---- Brano scelto

Un compendio mirabile di quell’atteggiamento che si può definire brevemente, egotismo. Termine che ritroviamo simile in inglese e in francese deriva con tutta evidenza dal latino ĕgo, ossia «io», in una evidente degenerazione concettuale che possiamo anche indicare come latinismo. Con questa parola, dunque, si indica l’atteggiamento psicologico (diverso dall’amor proprio e dall’egoismo) che consiste nel culto di sé e nel compiacimento narcisistico e raffinato della propria persona e delle proprie qualità, in buon sostanza nella “stima eccessiva di sé che induce ad attribuire valore solo alle proprie esperienze e a parlare esclusivamente di sé”. La sua diffusione in Europa si deve allo scrittore francese Stendhal che intitolò uno dei suoi capolavori Souvenirs d’égotisme, scritto nel 1832 e pubblicato nel 1892.

--------
---- Record forniti

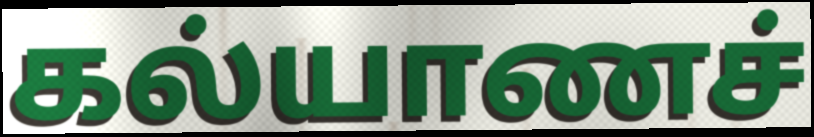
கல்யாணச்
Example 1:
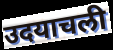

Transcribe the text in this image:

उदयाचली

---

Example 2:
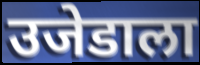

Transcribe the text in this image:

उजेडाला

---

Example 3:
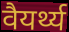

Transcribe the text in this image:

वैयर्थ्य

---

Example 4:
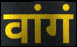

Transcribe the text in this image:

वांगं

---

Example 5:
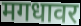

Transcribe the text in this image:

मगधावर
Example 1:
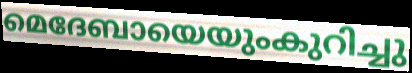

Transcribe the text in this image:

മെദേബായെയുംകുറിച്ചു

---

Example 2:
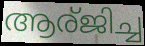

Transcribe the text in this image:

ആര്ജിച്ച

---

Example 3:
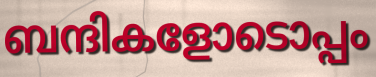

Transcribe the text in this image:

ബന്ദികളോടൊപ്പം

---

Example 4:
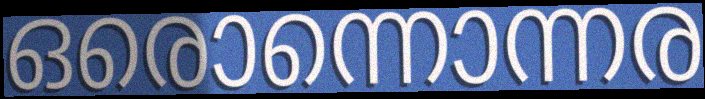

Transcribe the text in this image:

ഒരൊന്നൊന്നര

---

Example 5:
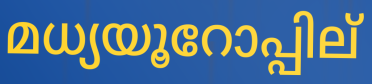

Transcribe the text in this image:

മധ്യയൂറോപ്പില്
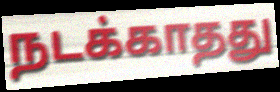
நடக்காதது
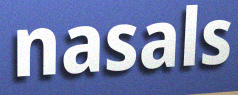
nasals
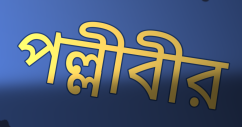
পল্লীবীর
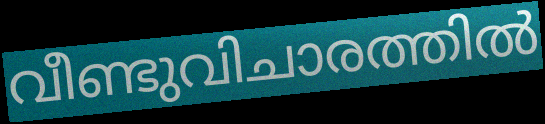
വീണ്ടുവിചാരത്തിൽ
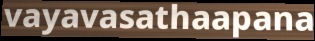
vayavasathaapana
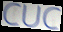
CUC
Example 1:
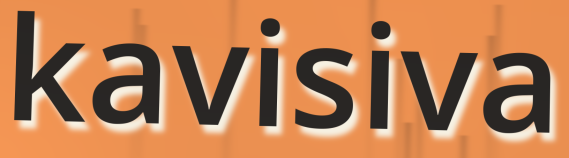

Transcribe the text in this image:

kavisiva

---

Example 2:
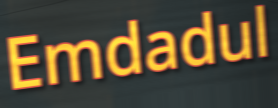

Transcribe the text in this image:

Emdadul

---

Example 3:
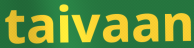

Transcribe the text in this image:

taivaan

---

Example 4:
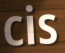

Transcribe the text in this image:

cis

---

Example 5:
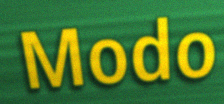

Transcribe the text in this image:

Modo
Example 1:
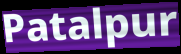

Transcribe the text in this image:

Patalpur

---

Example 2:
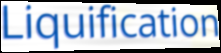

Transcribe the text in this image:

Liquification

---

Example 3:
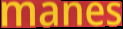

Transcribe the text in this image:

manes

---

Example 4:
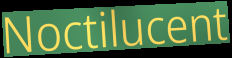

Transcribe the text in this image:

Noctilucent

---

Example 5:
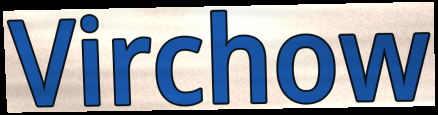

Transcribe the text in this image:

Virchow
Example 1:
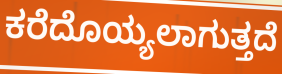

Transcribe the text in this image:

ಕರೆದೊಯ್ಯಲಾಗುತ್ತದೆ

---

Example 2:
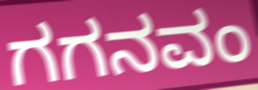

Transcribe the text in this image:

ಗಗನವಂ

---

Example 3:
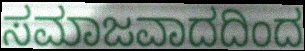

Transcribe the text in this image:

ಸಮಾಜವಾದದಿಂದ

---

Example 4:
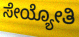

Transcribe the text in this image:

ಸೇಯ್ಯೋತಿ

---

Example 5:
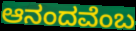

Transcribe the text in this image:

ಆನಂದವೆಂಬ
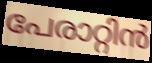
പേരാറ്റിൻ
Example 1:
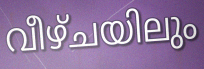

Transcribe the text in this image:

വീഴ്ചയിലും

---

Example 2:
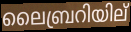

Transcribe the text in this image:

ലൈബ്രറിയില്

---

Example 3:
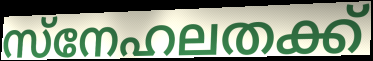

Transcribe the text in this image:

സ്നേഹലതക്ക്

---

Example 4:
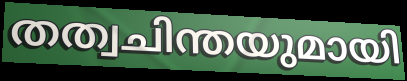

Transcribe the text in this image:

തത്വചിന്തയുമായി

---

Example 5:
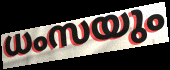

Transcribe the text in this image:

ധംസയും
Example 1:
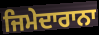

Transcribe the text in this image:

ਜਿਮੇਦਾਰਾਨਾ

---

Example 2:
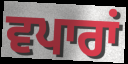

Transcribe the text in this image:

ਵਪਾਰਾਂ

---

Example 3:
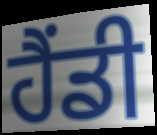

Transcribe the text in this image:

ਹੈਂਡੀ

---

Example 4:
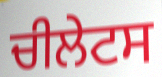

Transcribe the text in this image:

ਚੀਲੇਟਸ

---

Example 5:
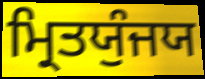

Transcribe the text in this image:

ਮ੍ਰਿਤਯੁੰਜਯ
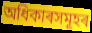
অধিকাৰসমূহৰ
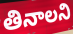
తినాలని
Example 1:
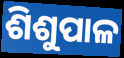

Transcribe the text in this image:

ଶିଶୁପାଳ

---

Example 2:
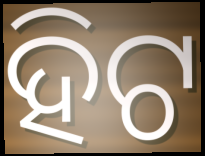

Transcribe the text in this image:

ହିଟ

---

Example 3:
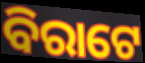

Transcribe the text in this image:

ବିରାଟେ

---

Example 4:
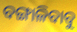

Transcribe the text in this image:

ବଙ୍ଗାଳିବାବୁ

--------

**Descrizione del compito**
Completa la parte successiva del brano sull'egotismo, riprendendo subito dopo la sua ultima frase. I record provengono da un'altra fonte.

**Risposta al problema**
Nel parlare comune il concetto viene espresso più frequentemente con egocentrismo, che ne è sinonimo, ma ai fini di questa riflessione ci è parso più utile impiegare il termine che possiamo definire più raro o dotto, per così dire, sempre restando nell’ironica metafora.
Una parola che entra nella lingua italiana nel settecento, importata culturalmente da molte dotte pubblicazioni inglesi. La prima attestazione si ha nel 1764 con la Frusta letteraria, rivista del Baretti che arrivò anche ad utilizzare il verbo derivato di egotizzare.
Pur rimanendo eminentemente un termine colto nell’ottocento entra a pieno titolo nel campo giornalistico e letterario soprattutto in direzione di un’analisi psicologica dell’individuo che ne manifesta i segni. E nella psicologia lo studio dell’atteggiamento compulsivo di natura egotista diviene oggetto di studio e approfondimento.
Non è oggetto di questa digressione, approfondire questa tematica e a questo livello. Utile è invece, come sempre, trasferire il valore della parola nel contesto della nostra quotidianità e della vita sociale e politica nella quel siamo immersi.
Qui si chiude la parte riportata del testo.